• _SOURCE DATA_

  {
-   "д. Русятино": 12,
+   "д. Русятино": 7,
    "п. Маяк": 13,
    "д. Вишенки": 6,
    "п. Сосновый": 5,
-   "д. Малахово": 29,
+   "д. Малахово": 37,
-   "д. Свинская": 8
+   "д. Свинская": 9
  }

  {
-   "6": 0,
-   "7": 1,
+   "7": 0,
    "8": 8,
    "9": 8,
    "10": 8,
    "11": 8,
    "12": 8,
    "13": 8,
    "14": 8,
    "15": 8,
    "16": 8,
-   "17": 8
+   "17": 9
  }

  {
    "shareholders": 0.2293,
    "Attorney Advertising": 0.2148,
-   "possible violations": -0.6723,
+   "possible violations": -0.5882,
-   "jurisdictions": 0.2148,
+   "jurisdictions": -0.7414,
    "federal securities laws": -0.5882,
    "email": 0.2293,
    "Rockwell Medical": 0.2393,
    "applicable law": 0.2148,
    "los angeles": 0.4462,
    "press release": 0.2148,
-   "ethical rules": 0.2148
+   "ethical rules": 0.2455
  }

...

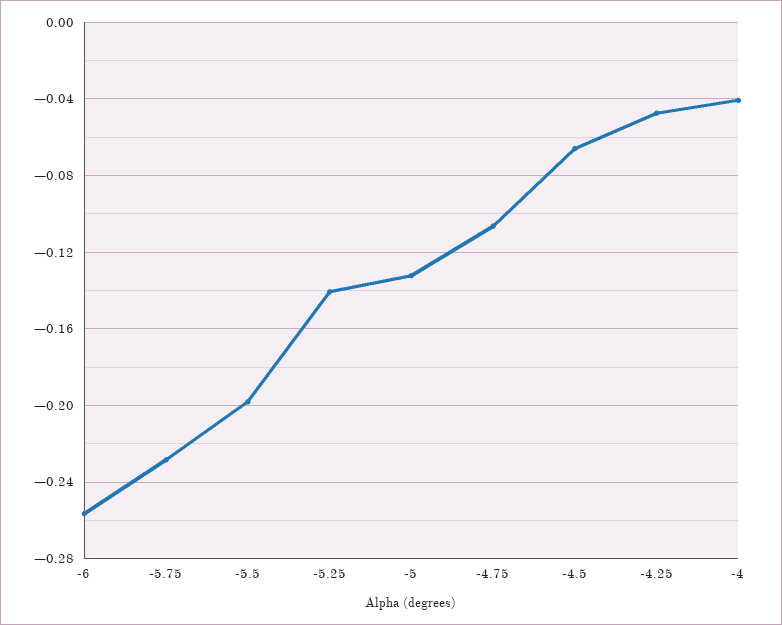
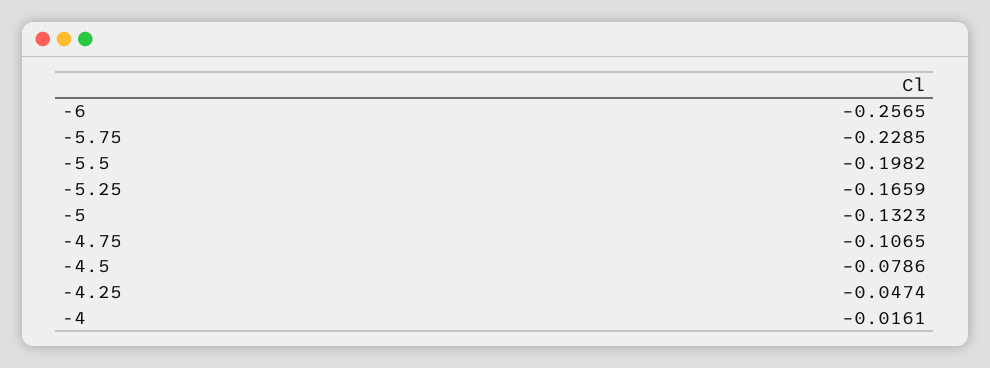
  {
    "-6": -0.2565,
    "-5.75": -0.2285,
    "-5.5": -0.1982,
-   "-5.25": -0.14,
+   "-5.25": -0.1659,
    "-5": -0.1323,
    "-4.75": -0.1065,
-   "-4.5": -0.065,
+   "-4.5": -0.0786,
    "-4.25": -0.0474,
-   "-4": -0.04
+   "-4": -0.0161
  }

==

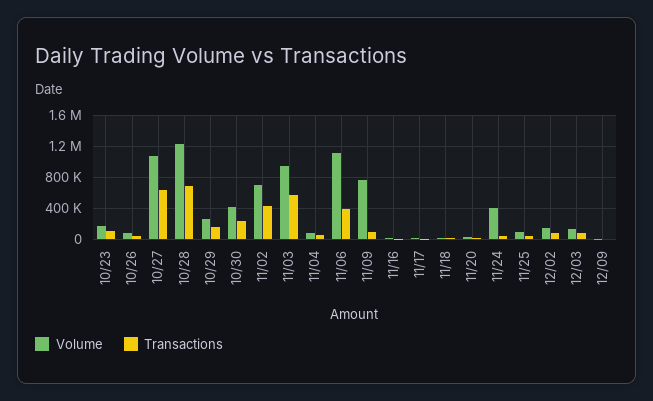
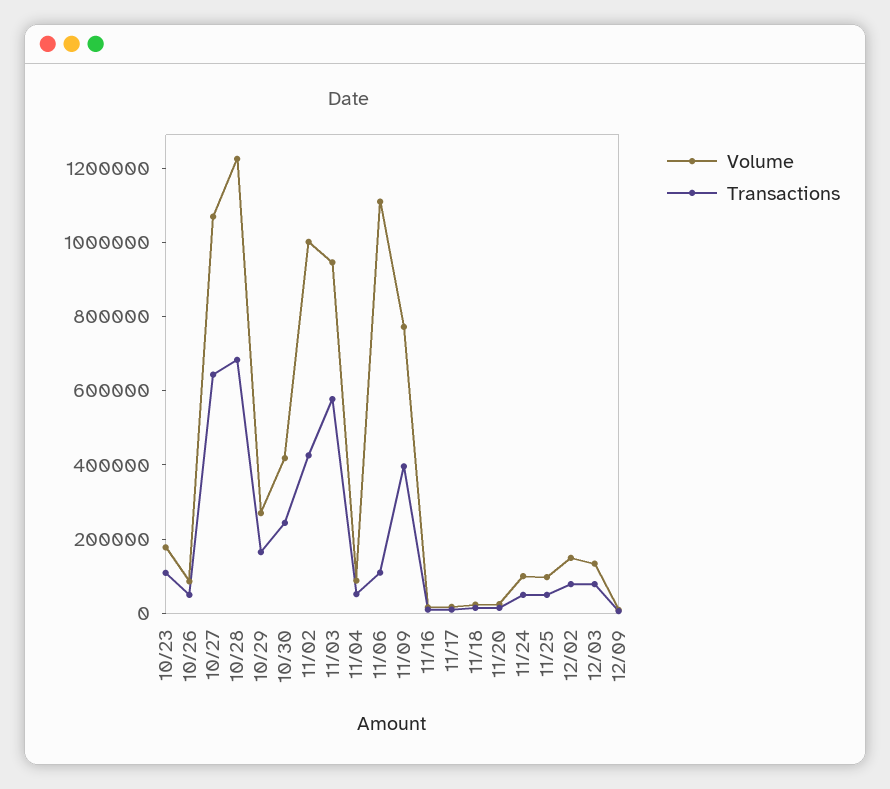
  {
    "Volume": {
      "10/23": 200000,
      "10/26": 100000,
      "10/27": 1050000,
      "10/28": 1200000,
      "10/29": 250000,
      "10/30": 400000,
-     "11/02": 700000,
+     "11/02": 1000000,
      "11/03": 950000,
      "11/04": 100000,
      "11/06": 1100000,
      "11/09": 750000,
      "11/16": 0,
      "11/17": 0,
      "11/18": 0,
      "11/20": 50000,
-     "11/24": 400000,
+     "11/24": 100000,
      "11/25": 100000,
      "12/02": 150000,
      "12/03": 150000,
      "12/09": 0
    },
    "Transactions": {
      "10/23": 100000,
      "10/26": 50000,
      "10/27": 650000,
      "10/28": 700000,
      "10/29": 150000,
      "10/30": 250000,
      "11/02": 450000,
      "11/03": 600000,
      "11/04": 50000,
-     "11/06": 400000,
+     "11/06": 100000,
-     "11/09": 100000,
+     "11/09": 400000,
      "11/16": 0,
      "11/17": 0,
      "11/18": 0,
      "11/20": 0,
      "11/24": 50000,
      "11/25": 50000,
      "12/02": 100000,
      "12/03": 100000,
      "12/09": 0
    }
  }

• _WHAT THE TASK ASKS_
Look through the entries above. Copy out every line holding the word "jurisdictions".

• _ANSWER FOR THE TASK_
-   "jurisdictions": 0.2148,
+   "jurisdictions": -0.7414,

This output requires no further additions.